Le projet de loi d'avenir pour l'agriculture, présenté en novembre dernier, vise une "utilisation plus ciblée des produits phytopharmaceutiques, en orientant le développement et les pratiques vers des méthodes alternatives de protection des cultures". Alors que le texte sera soumis à l'examen des parlementaires début 2014, le ministre a assuré qu'il "défendra des mesures ambitieuses" sur les produits phytosanitaires. En particulier celles qui proposent de faire reconnaître "clairement" les principes de la lutte intégrée dans la loi française, de faciliter le recours aux produits de biocontrôle pour l'ensemble des agriculteurs, de lutter contre les contrefaçons et les importations illégales de pesticides, ou encore "d'interdire toute publicité pour des produits phytosanitaires vers le grand public en dehors des produits de biocontrôle."
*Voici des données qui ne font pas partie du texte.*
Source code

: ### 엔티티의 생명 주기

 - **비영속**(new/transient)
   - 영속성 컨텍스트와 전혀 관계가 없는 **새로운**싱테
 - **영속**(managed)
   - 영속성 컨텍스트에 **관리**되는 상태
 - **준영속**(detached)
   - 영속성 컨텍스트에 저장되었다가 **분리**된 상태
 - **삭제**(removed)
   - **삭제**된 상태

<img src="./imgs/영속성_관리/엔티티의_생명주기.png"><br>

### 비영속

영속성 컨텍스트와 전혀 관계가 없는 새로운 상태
Un plan encore "insuffisant" pour les associations
Pour France Nature Environnement (FNE), "cette réduction est trop modeste pour être considérée comme un progrès significatif. Ce sont, chaque année, environ 80 millions de doses de pesticides qui sont épandues sur nos champs, puis dispersées dans le sol, dans l'eau, dans l'air."
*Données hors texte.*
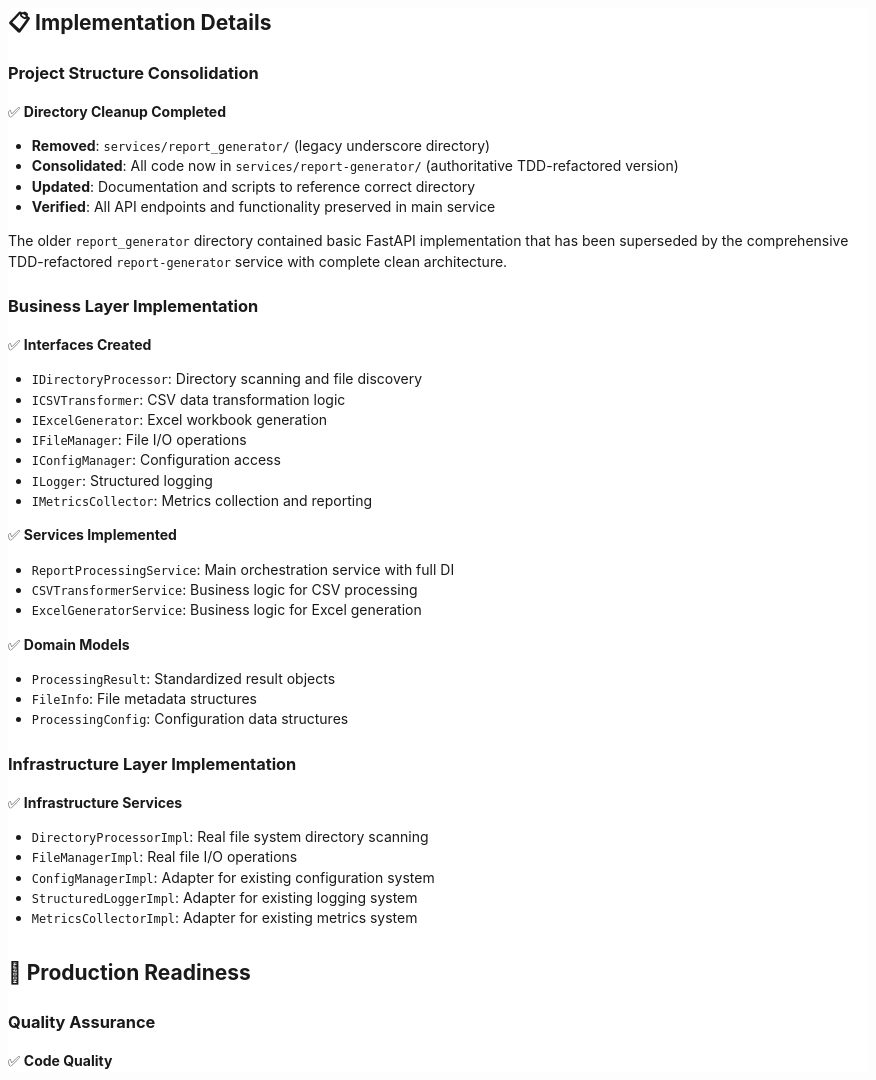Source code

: ## 📋 **Implementation Details**

### **Project Structure Consolidation**

✅ **Directory Cleanup Completed**

- **Removed**: `services/report_generator/` (legacy underscore directory)
- **Consolidated**: All code now in `services/report-generator/` (authoritative TDD-refactored version)
- **Updated**: Documentation and scripts to reference correct directory
- **Verified**: All API endpoints and functionality preserved in main service

The older `report_generator` directory contained basic FastAPI implementation that has been superseded by the comprehensive TDD-refactored `report-generator` service with complete clean architecture.

### **Business Layer Implementation**

✅ **Interfaces Created**

- `IDirectoryProcessor`: Directory scanning and file discovery
- `ICSVTransformer`: CSV data transformation logic
- `IExcelGenerator`: Excel workbook generation
- `IFileManager`: File I/O operations
- `IConfigManager`: Configuration access
- `ILogger`: Structured logging
- `IMetricsCollector`: Metrics collection and reporting

✅ **Services Implemented**

- `ReportProcessingService`: Main orchestration service with full DI
- `CSVTransformerService`: Business logic for CSV processing
- `ExcelGeneratorService`: Business logic for Excel generation

✅ **Domain Models**

- `ProcessingResult`: Standardized result objects
- `FileInfo`: File metadata structures
- `ProcessingConfig`: Configuration data structures

### **Infrastructure Layer Implementation**

✅ **Infrastructure Services**

- `DirectoryProcessorImpl`: Real file system directory scanning
- `FileManagerImpl`: Real file I/O operations
- `ConfigManagerImpl`: Adapter for existing configuration system
- `StructuredLoggerImpl`: Adapter for existing logging system
- `MetricsCollectorImpl`: Adapter for existing metrics system

## 🚀 **Production Readiness**

### **Quality Assurance**

✅ **Code Quality**
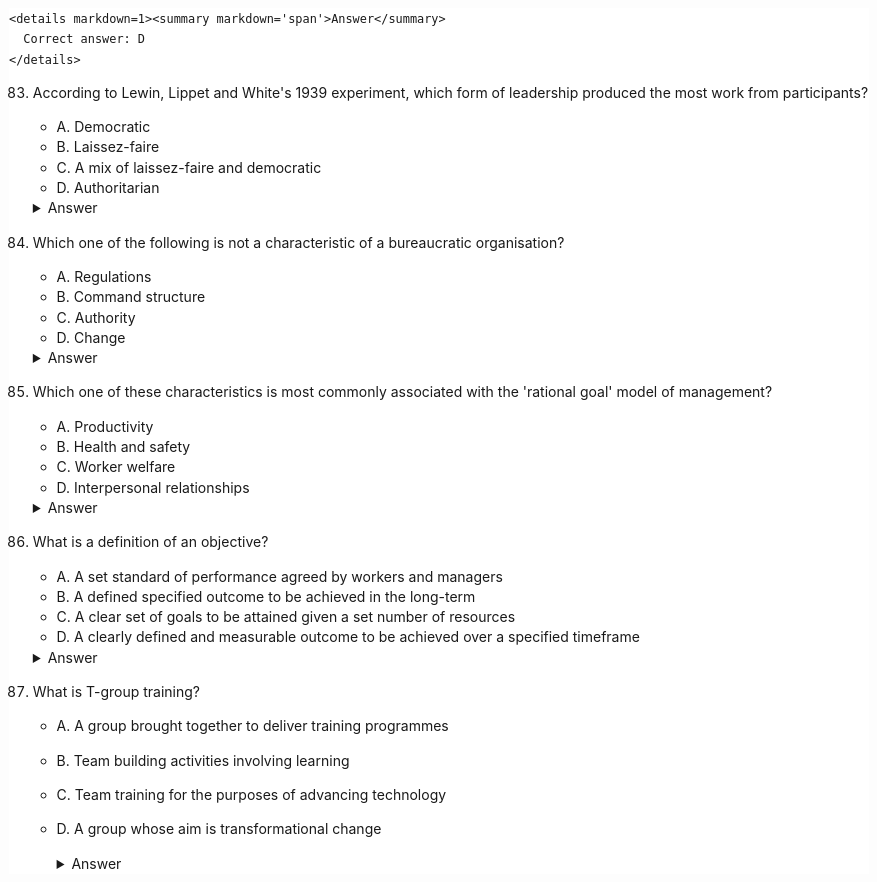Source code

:     <details markdown=1><summary markdown='span'>Answer</summary>
      Correct answer: D
    </details>


83. According to Lewin, Lippet and White's 1939 experiment, which form of leadership produced the most work from participants?
    - A. Democratic
    - B. Laissez-faire
    - C. A mix of laissez-faire and democratic
    - D. Authoritarian

    <details markdown=1><summary markdown='span'>Answer</summary>
      Correct answer: D
    </details>

84. Which one of the following is not a characteristic of a bureaucratic organisation?
    - A. Regulations
    - B. Command structure
    - C. Authority
    - D. Change

    <details markdown=1><summary markdown='span'>Answer</summary>
      Correct answer: D
    </details>

85. Which one of these characteristics is most commonly associated with the 'rational goal' model of management?
    - A. Productivity
    - B. Health and safety
    - C. Worker welfare
    - D. Interpersonal relationships

    <details markdown=1><summary markdown='span'>Answer</summary>
      Correct answer: A
    </details>

86. What is a definition of an objective?
    - A. A set standard of performance agreed by workers and managers
    - B. A defined specified outcome to be achieved in the long-term
    - C. A clear set of goals to be attained given a set number of resources
    - D. A clearly defined and measurable outcome to be achieved over a specified timeframe

    <details markdown=1><summary markdown='span'>Answer</summary>
      Correct answer: D
    </details>

87. What is T-group training?
    - A. A group brought together to deliver training programmes
    - B. Team building activities involving learning
    - C. Team training for the purposes of advancing technology
    - D. A group whose aim is transformational change
   
      <details markdown=1><summary markdown='span'>Answer</summary>
          Correct answer: D
      </details>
Pour atteindre l'objectif de 50% de réduction, ce plan "n'est plus suffisant. D'autres leviers doivent être activés immédiatement", estime FNE qui demande la mise en place d'une incitation financière "sous la forme d'un bonus-malus sur les pesticides, et la création d'un conseil stratégique aux agriculteurs indépendant de la vente de pesticides, à l'instar de la séparation qui existe entre un médecin et un pharmacien".
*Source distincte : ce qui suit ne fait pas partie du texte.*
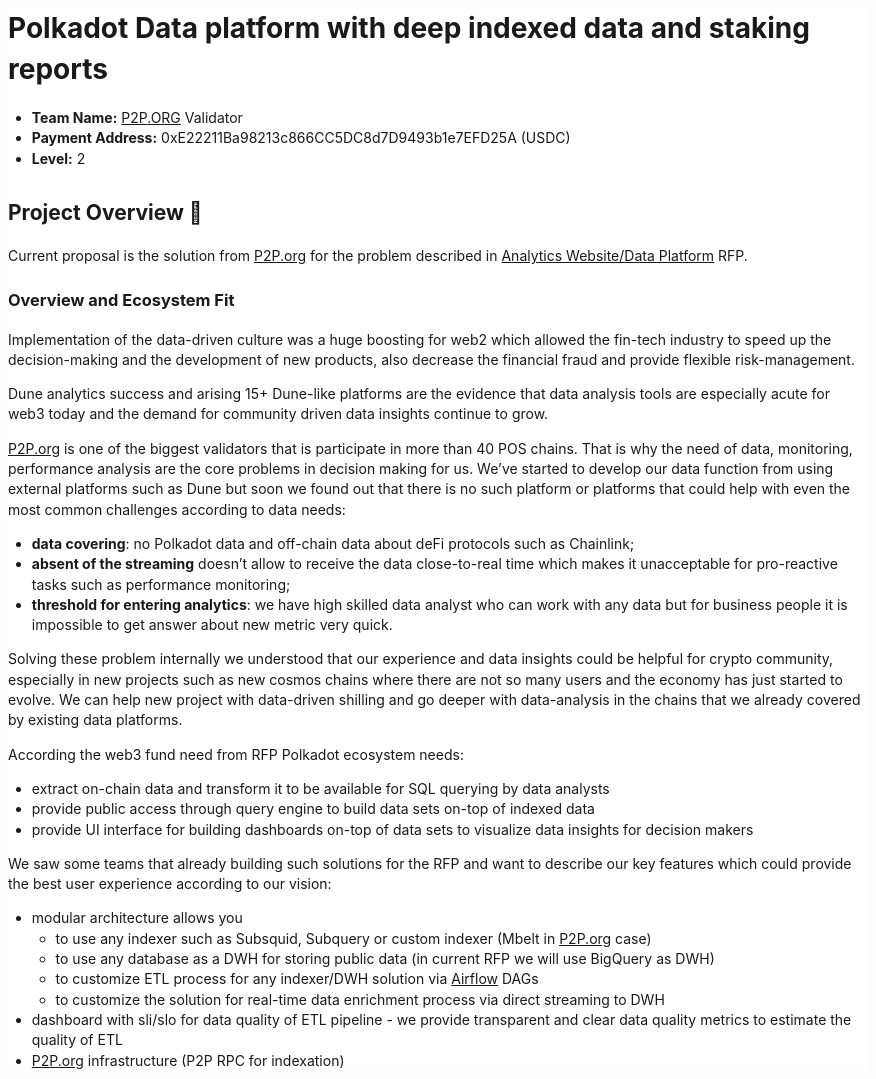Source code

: # Polkadot Data platform with deep indexed data and staking reports

- **Team Name:** [P2P.ORG](http://p2p.org/) Validator
- **Payment Address:** 0xE22211Ba98213c866CC5DC8d7D9493b1e7EFD25A (USDC)
- **Level:** 2

## Project Overview :page_facing_up:

Current proposal is the solution from [P2P.org](http://P2P.org) for the problem described in [Analytics Website/Data Platform](https://github.com/w3f/Grants-Program/blob/master/docs/RFPs/analysis-website-and-data-platform.md) RFP.

### Overview and Ecosystem Fit

Implementation of the data-driven culture was a huge boosting for web2 which allowed the fin-tech industry to speed up the decision-making and the development of new products, also decrease the financial fraud and provide flexible risk-management. 

Dune analytics success and arising 15+ Dune-like platforms are the evidence that data analysis tools are especially acute for web3 today and the demand for community driven data insights continue to grow. 

[P2P.org](http://P2P.org) is one of the biggest validators that is participate in more than 40 POS chains. That is why the need of data, monitoring, performance analysis are the core problems in decision making for us. We’ve started to develop our data function from using external platforms such as Dune but soon we found out that there is no such platform or platforms that could help with even the most common challenges according to data needs:

- **data covering**: no Polkadot data and off-chain data about deFi protocols such as Chainlink;
- **absent of the streaming** doesn’t allow to receive the data close-to-real time which makes it unacceptable for pro-reactive tasks such as performance monitoring;
- **threshold for entering analytics**: we have high skilled data analyst who can work with any data but for business people it is impossible to get answer about new metric very quick.

Solving these problem internally we understood that our experience and data insights could be helpful for crypto community, especially in new projects such as new cosmos chains where there are not so many users and the economy has just started to evolve. We can help new project with data-driven shilling and go deeper with data-analysis in the chains that we already covered by existing data platforms.

According the web3 fund need from RFP Polkadot ecosystem needs:

- extract on-chain data and transform it to be available for SQL querying by data analysts
- provide public access through query engine to build data sets on-top of indexed data
- provide UI interface for building dashboards on-top of data sets to visualize data insights for decision makers

We saw some teams that already building such solutions for the RFP and want to describe our key features which could provide the best user experience according to our vision:

- modular architecture allows you
    - to use any indexer such as Subsquid, Subquery or custom indexer (Mbelt in [P2P.org](http://P2P.org) case)
    - to use any database as a DWH for storing public data (in current RFP we will use BigQuery as DWH)
    - to customize ETL process for any indexer/DWH solution via [Airflow](https://airflow.apache.org/) DAGs
    - to customize the solution for real-time data enrichment process via direct streaming to DWH
- dashboard with sli/slo for data quality of ETL pipeline - we provide transparent and clear data quality metrics to estimate the quality of ETL
- [P2P.org](http://P2P.org) infrastructure (P2P RPC for indexation)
Si Générations Futures souligne de son côté "des signes encourageants", l'ONG pointe "des difficultés avec les fongicides qui montrent qu'on doit aller plus loin dans la mise en place de systèmes robustes de type production intégrée et bio avec des variétés sélectionnées résistantes aux maladies ainsi qu'une simplification des autorisations de mise sur le marché des produits de biocontrôle", a déclaré François Veillerette, porte-parole de Générations Futures. "La future loi d'avenir de l'agroalimentaire, de l'agriculture et de la forêt devra prendre en compte ces éléments pour encourager les systèmes utilisant peu ou pas de pesticides, et protéger les personnes exposées de manière directe ou indirecte à ces toxiques", a -t-il ajouté.